Re: Indo-European question
From: | Andreas Johansson <and_yo@...> |
Date: | Sunday, June 17, 2001, 16:46 |
Tom Tadfor Little wrote:
>Pat wrote:
>>I just ordered a dictionary of Indo-European roots to play with, and I
>>started wondering -- how did we get inflectional endings?
>>
>>Were they originally postpositions which became attached to the nouns?
>
>I used to wonder the same thing. I eventually learned that the question
>itself harbors a bias--modern English speakers encounter inflections when
>studying foreign languages, and so see them as something alien that must be
>explained. Sometimes languages become more inflected as they evolve,
>sometimes they become less inflected. The process you are describing can
>and does happen, but unless there is specific evidence to argue that it
>happened in some particular case, there's no reason not to regard
>inflections as just as primordial as other features of the language. In
>dealing with a reconstructed language like Proto-Indo-European, it's not
>easy to track the history of the inflectional system back to some kind of
>specific origin, any more than it is to say where a specific root "came
>from".
>
>In _The World's Major Languages_, the article on Indo-European reports a
>hypothesis that Proto-Indo-European was once an isolating language,
>gradually developing its inflections (the suggestion is that the nominative
>and accusative differentiated early (as ergative/absolutive), with the
>endings apparently arbitrary. Later, the oblique cases developed, possibly
>as you suggest, from adverbs and particles fusing onto the noun stems. I
>don't know how widely accepted this hypothesis is.

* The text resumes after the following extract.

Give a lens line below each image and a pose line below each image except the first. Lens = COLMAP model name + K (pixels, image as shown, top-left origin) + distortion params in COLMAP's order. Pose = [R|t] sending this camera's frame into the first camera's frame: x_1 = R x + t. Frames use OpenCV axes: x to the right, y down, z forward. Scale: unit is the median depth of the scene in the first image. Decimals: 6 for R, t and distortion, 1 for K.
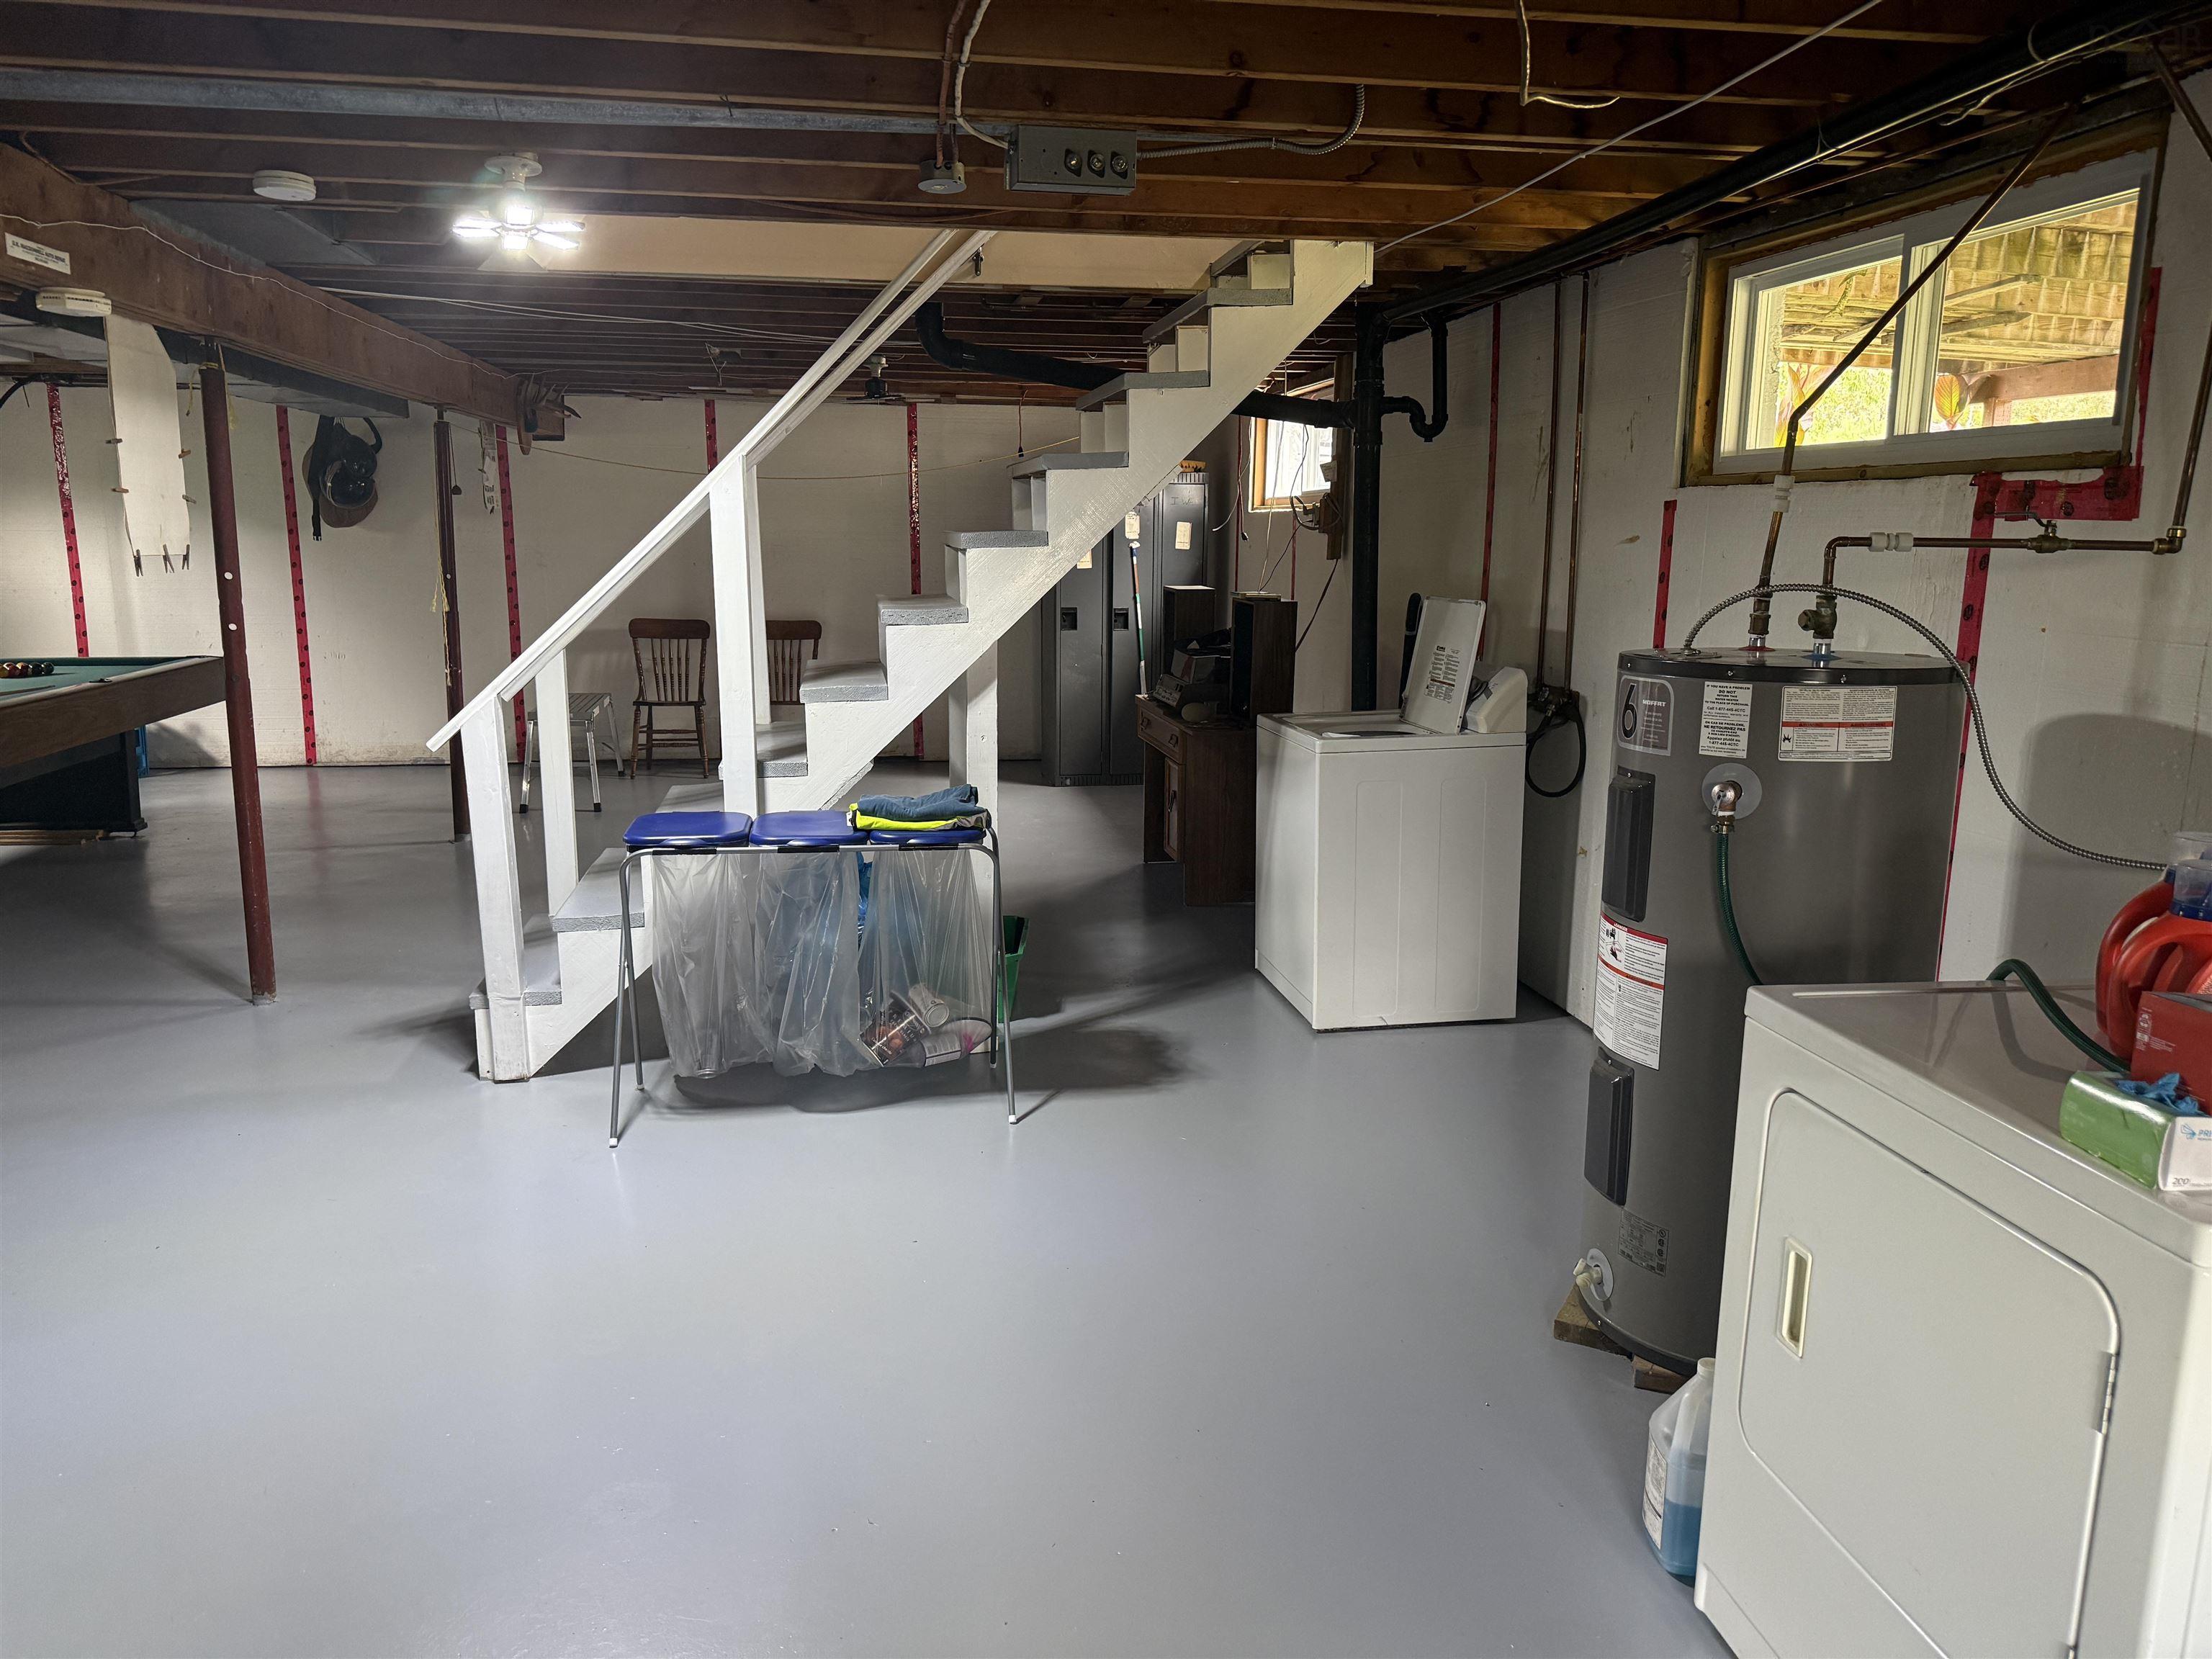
lens RADIAL K [[1562.7, 0, 1124.5], [0, 1562.7, 823.7], [0, 0, 1]] dist [0.033022, -0.043465]
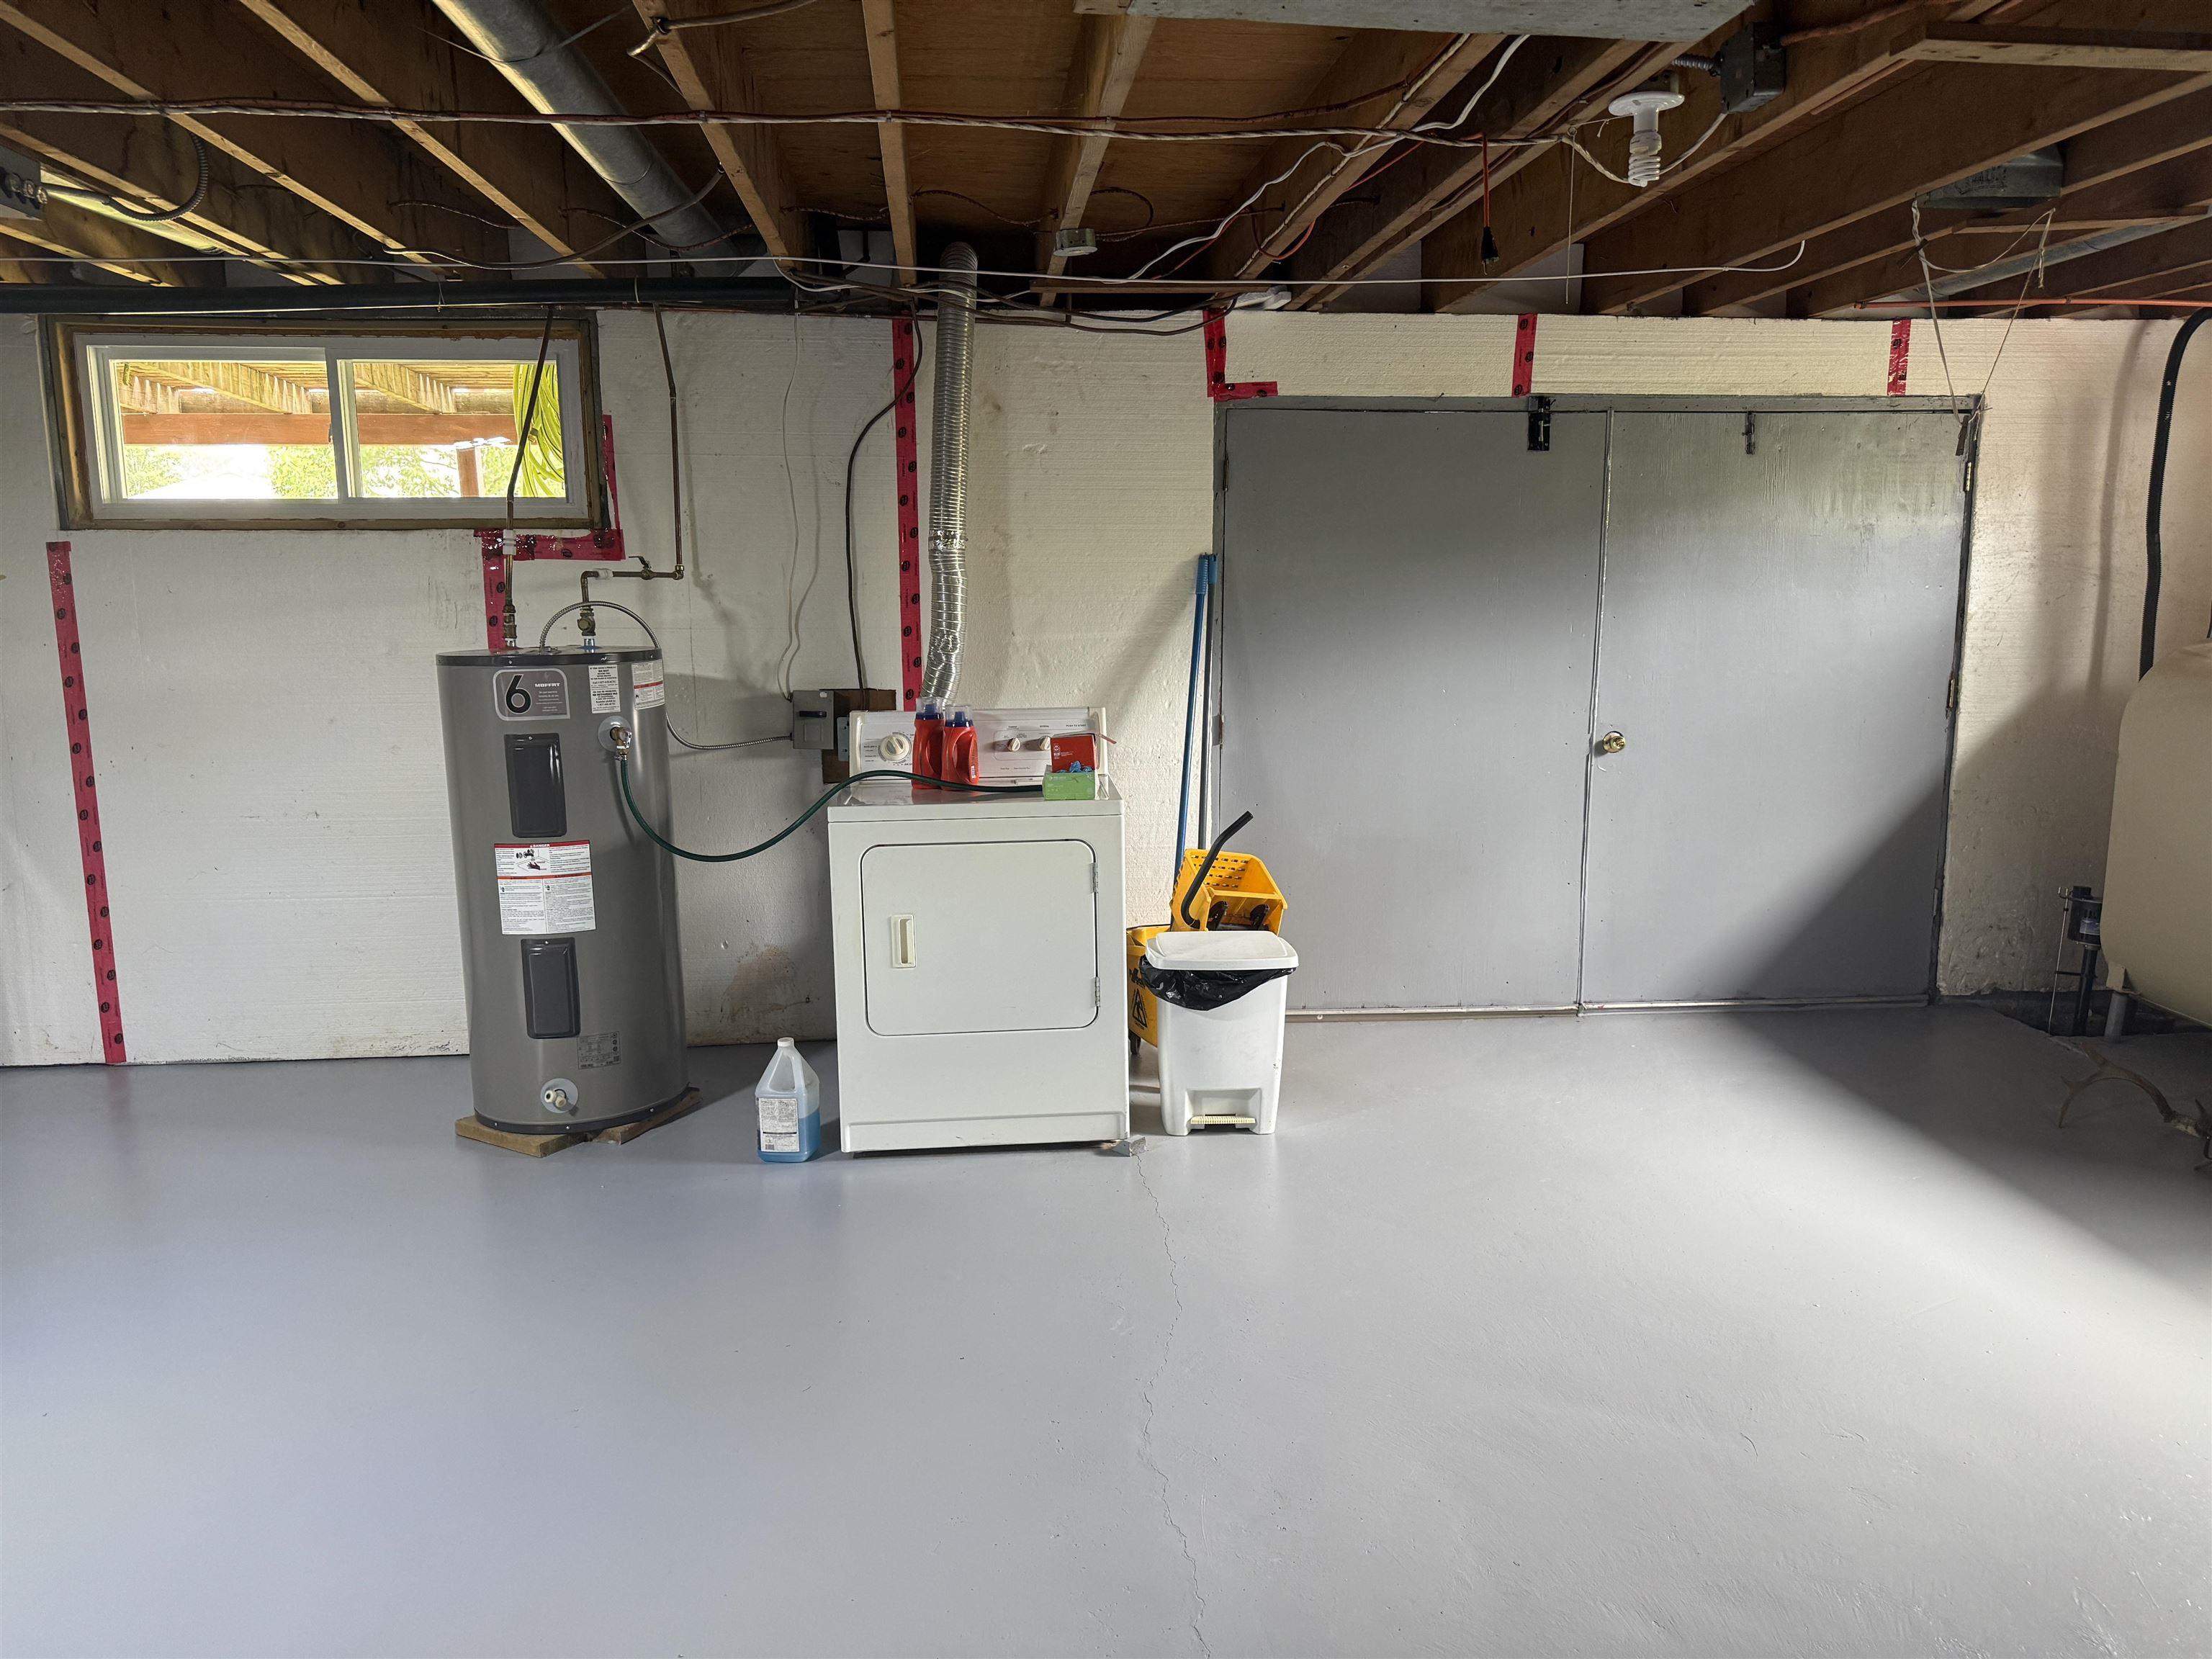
lens RADIAL K [[1562.7, 0, 1097.6], [0, 1562.7, 826.1], [0, 0, 1]] dist [0.033022, -0.043465]
pose [[0.080313, -0.169615, 0.982232, -1.059884], [0.190847, 0.969802, 0.151863, -0.072415], [-0.978329, 0.175259, 0.110259, 0.352190]]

In most articles etc that I've read on the genesis of human speech th author
seems to assume that "Proto-World" was isolating, and did at the earliest
stage lack any means for expressing number, case, tense etc - it'd've
consisted only of stems strung together to form rough sentences, along the
lines of "I hunt fox"="I hunt/hunted/will hunt fox(es)". If this is correct,
inflection really is something "later that must be explained", but I don't
know whether this view is commonly accepted among linguists.